Shay Joins the Rovers,
Becomes Champion
Source: The Fall River Daily Herald, 4-16-1888 |
It was during this period, following the quick ascension of
the Rovers as the country’s best, that Shay became a fixture at the club. At
just eighteen years old, Shay entered the first team of the Rovers. The young
Oak Grove product did not immediately supplant Mullen in goal, but Shay did
find first team minutes almost immediately after joining the club when he
played center forward for the Rovers in an exhibition game against Boston
Rovers just a few weeks before the Fall River club won the title. Ultimately, Shay’s
days at forward did not last; he was starting between the posts by the start of
the fall of 1888. Once firmly entrenched in the starting eleven, Shay did not
look back. He became a permanent fixture between the posts for the Rovers for
the next three years and cemented his reputation as one of, if not the best,
goalkeeper in the nation by the time he left the club.
Though still holding the BCFA league in high esteem, the
Rovers, with Shay in goal, entered the 1888-89 season intent on repeating as
national champions. In addition to Shay, the club brought in two players from
Almas, Bernard “Barney” Fagan – Scottish Cup winner with Hibernian F.C. in
1886-87 - and Frank Cornell, to bolster the already strong side. The club, as
it had for the past few years, continued to show well in the local league, but
truly shined on the national stage with this influx of talent, easily
maintaining their status as the country’s premier club.
With Shay between the posts and the twenty-one-year-old
veteran Fagan assuming the role of club captain, the Fall River Rovers made
easy work of their opponents in the first two rounds of the 1888-89 edition of
the American Cup. The club faced off against the Rhode Island champion
Pawtucket Free Wanderers in the tournament’s third round. The match proved to
be quite the affair.
Shay and the Rovers journeyed to Pawtucket for the match.

- **Exercise**: Please write out the full article above about Shay joining the Fall River Rovers, word for word.

- **Source material**:
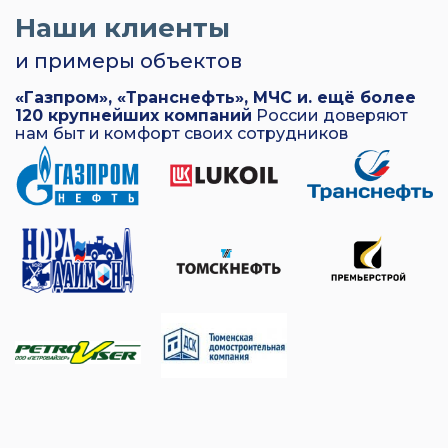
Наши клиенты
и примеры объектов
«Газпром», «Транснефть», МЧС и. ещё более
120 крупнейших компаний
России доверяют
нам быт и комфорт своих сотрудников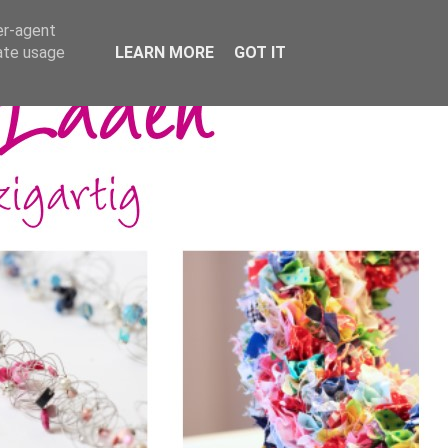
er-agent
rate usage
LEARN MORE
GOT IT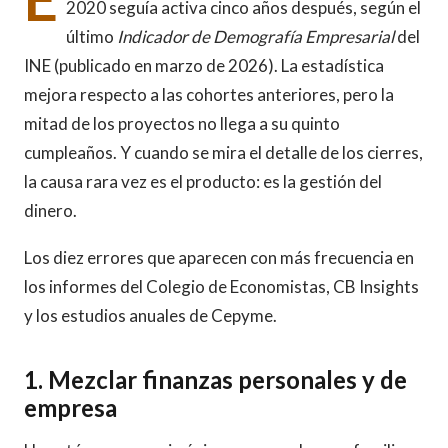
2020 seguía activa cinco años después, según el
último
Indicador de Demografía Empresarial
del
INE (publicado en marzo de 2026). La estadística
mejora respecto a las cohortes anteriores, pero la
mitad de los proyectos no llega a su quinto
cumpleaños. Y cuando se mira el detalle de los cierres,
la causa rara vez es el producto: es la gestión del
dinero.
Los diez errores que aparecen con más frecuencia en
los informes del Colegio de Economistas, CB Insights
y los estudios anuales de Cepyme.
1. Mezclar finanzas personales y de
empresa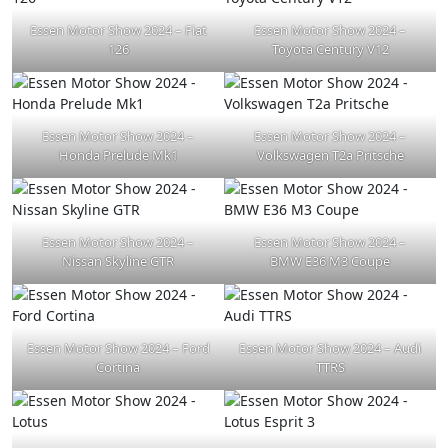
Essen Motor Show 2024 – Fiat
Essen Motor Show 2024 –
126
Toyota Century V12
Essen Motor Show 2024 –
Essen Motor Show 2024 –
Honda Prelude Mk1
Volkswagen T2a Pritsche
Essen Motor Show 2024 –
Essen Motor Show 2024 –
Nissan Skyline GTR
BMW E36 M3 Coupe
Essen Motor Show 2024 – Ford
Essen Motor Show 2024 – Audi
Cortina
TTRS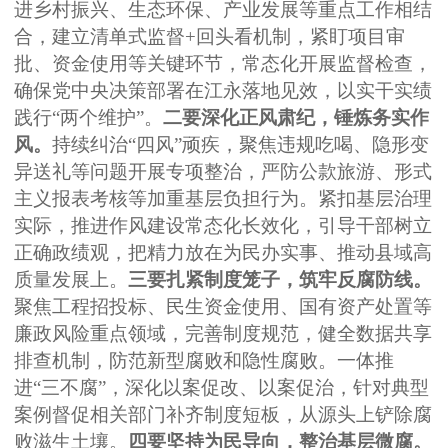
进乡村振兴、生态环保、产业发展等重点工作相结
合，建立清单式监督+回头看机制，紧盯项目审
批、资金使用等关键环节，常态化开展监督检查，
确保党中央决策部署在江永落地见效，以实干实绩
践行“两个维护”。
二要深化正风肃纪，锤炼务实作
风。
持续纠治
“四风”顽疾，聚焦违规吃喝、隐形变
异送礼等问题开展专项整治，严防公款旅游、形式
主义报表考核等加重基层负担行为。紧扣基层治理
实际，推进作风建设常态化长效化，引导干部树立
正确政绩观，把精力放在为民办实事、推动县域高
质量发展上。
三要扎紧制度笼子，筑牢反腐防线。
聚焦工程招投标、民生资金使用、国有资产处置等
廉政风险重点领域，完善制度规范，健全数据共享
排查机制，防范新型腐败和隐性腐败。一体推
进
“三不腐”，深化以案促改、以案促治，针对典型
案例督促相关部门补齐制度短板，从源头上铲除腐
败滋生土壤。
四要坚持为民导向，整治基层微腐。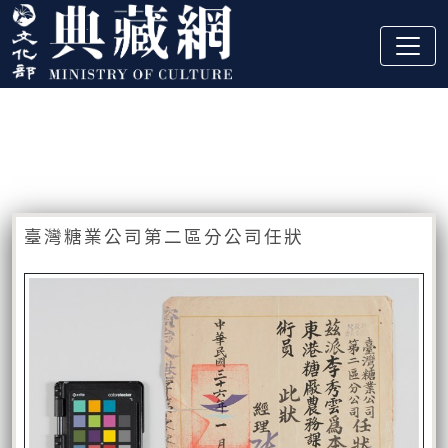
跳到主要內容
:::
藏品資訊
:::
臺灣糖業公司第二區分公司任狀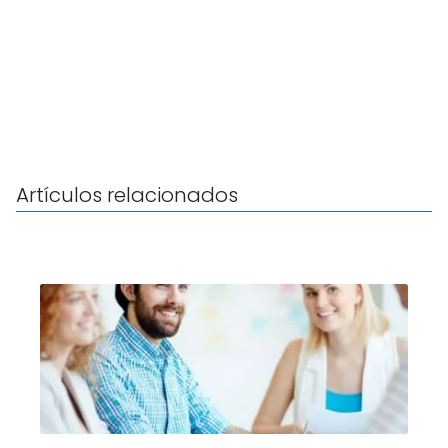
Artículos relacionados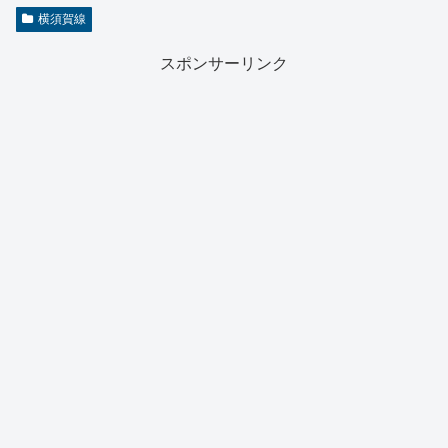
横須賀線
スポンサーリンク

- **Answer box**:
Shay Joins the Rovers,
Becomes Champion
Source: The Fall River Daily Herald, 4-16-1888 |
It was during this period, following the quick ascension of
the Rovers as the country’s best, that Shay became a fixture at the club. At
just eighteen years old, Shay entered the first team of the Rovers. The young
Oak Grove product did not immediately supplant Mullen in goal, but Shay did
find first team minutes almost immediately after joining the club when he
played center forward for the Rovers in an exhibition game against Boston
Rovers just a few weeks before the Fall River club won the title. Ultimately, Shay’s
days at forward did not last; he was starting between the posts by the start of
the fall of 1888. Once firmly entrenched in the starting eleven, Shay did not
look back. He became a permanent fixture between the posts for the Rovers for
the next three years and cemented his reputation as one of, if not the best,
goalkeeper in the nation by the time he left the club.
Though still holding the BCFA league in high esteem, the
Rovers, with Shay in goal, entered the 1888-89 season intent on repeating as
national champions. In addition to Shay, the club brought in two players from
Almas, Bernard “Barney” Fagan – Scottish Cup winner with Hibernian F.C. in
1886-87 - and Frank Cornell, to bolster the already strong side. The club, as
it had for the past few years, continued to show well in the local league, but
truly shined on the national stage with this influx of talent, easily
maintaining their status as the country’s premier club.
With Shay between the posts and the twenty-one-year-old
veteran Fagan assuming the role of club captain, the Fall River Rovers made
easy work of their opponents in the first two rounds of the 1888-89 edition of
the American Cup. The club faced off against the Rhode Island champion
Pawtucket Free Wanderers in the tournament’s third round. The match proved to
be quite the affair.
Shay and the Rovers journeyed to Pawtucket for the match.